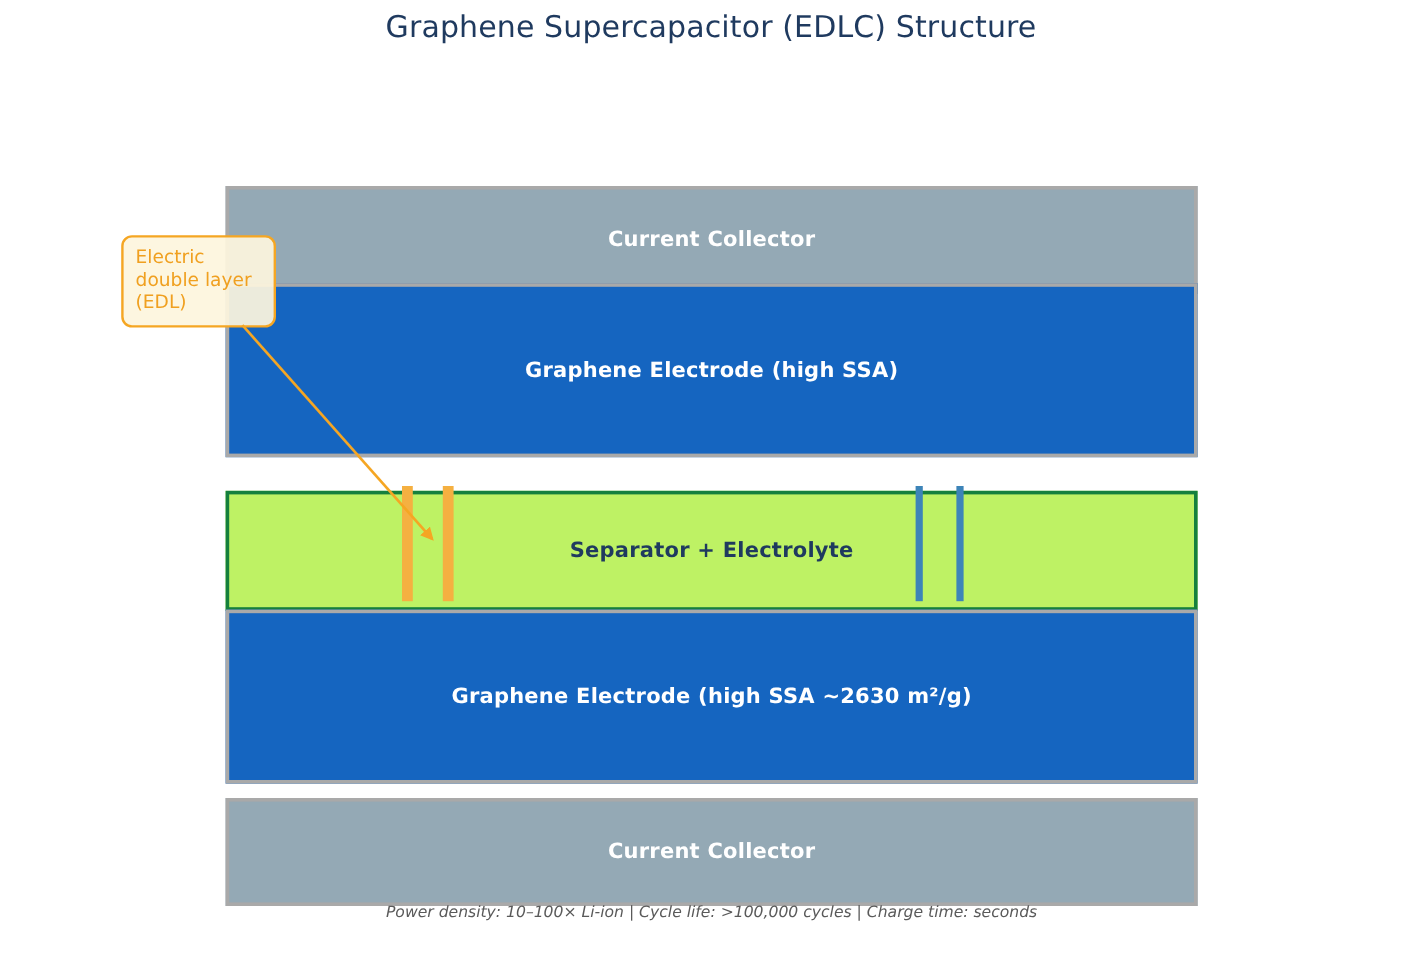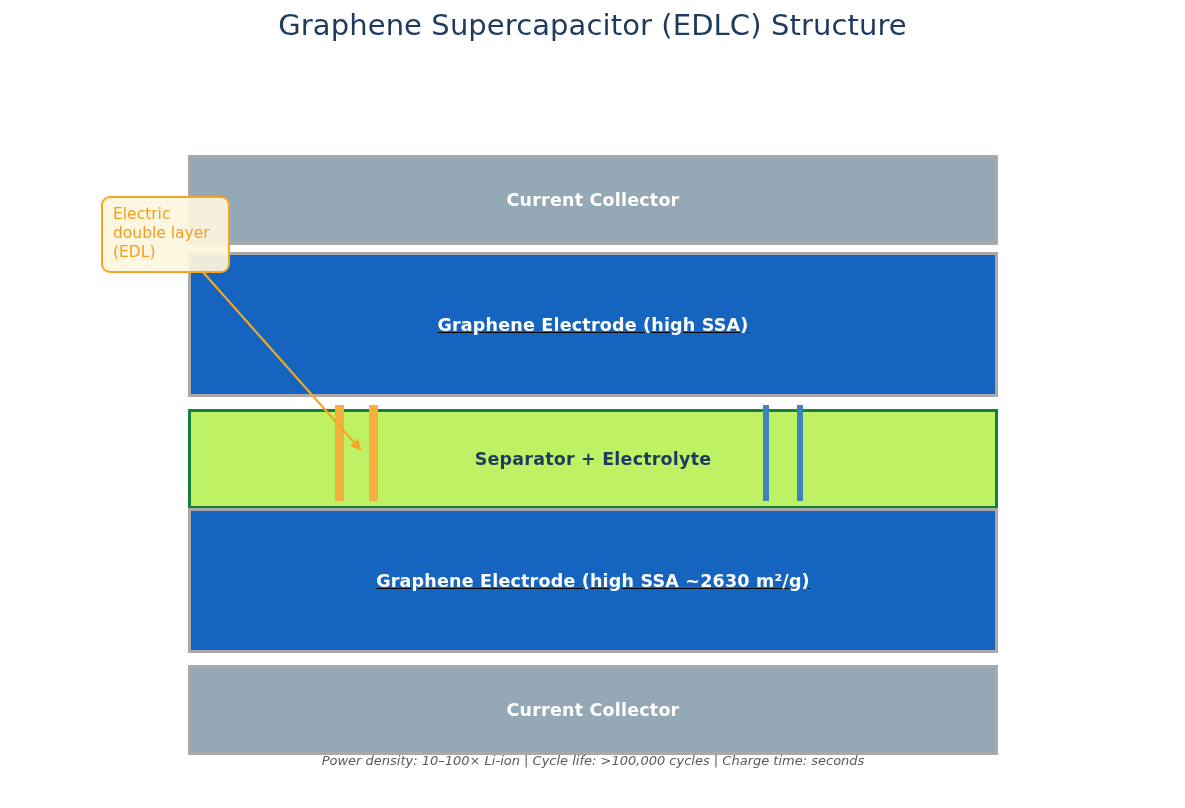--- a/index.html
+++ b/index.html
@@ -17,21 +17,21 @@
     background: #ffffff;
   }
 
   
   .title {
     position: absolute;
     left: 0;
     top: 8px;
     width: 1185px;
     text-align: center;
-    font-size: 29px;
+    font-size: 25px;
     font-weight: 400;
     color: #1f3a5f;
     letter-spacing: 0.1px;
   }
 
   
   .layer {
     position: absolute;
     display: flex;
     align-items: center;
@@ -61,23 +61,23 @@
   .electrode .layer-label { color: #ffffff; }
 
   .separator {
     background: #bef264;
     border: 3px solid #15803d;
     height: 100px;
   }
   .separator .layer-label { color: #1f3a5f; }
 
   #collector-top    { top: 155px; }
-  #electrode-top    { top: 252px; text-decoration: underline; }
+  #electrode-top    { top: 236px; }
   #separator        { top: 409px; }
-  #electrode-bottom { top: 508px; text-decoration: underline; }
+  #electrode-bottom { top: 508px; }
   #collector-bottom { top: 665px; }
 
   
   .ion-bar {
     position: absolute;
     top: 405px;
     height: 96px;
   }
   .ion-cation { width: 9px;  background: #f5b041; }
   .ion-anion  { width: 6px;  background: #3d84b8; }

**Problem**
When copying the listing, print each line exactly but leave out every picture.

**Exercise solution**
--- a/index.html
+++ b/index.html
@@ -17,21 +17,21 @@
     background: #ffffff;
   }
 
   
   .title {
     position: absolute;
     left: 0;
     top: 8px;
     width: 1185px;
     text-align: center;
-    font-size: 29px;
+    font-size: 25px;
     font-weight: 400;
     color: #1f3a5f;
     letter-spacing: 0.1px;
   }
 
   
   .layer {
     position: absolute;
     display: flex;
     align-items: center;
@@ -61,23 +61,23 @@
   .electrode .layer-label { color: #ffffff; }
 
   .separator {
     background: #bef264;
     border: 3px solid #15803d;
     height: 100px;
   }
   .separator .layer-label { color: #1f3a5f; }
 
   #collector-top    { top: 155px; }
-  #electrode-top    { top: 252px; text-decoration: underline; }
+  #electrode-top    { top: 236px; }
   #separator        { top: 409px; }
-  #electrode-bottom { top: 508px; text-decoration: underline; }
+  #electrode-bottom { top: 508px; }
   #collector-bottom { top: 665px; }
 
   
   .ion-bar {
     position: absolute;
     top: 405px;
     height: 96px;
   }
   .ion-cation { width: 9px;  background: #f5b041; }
   .ion-anion  { width: 6px;  background: #3d84b8; }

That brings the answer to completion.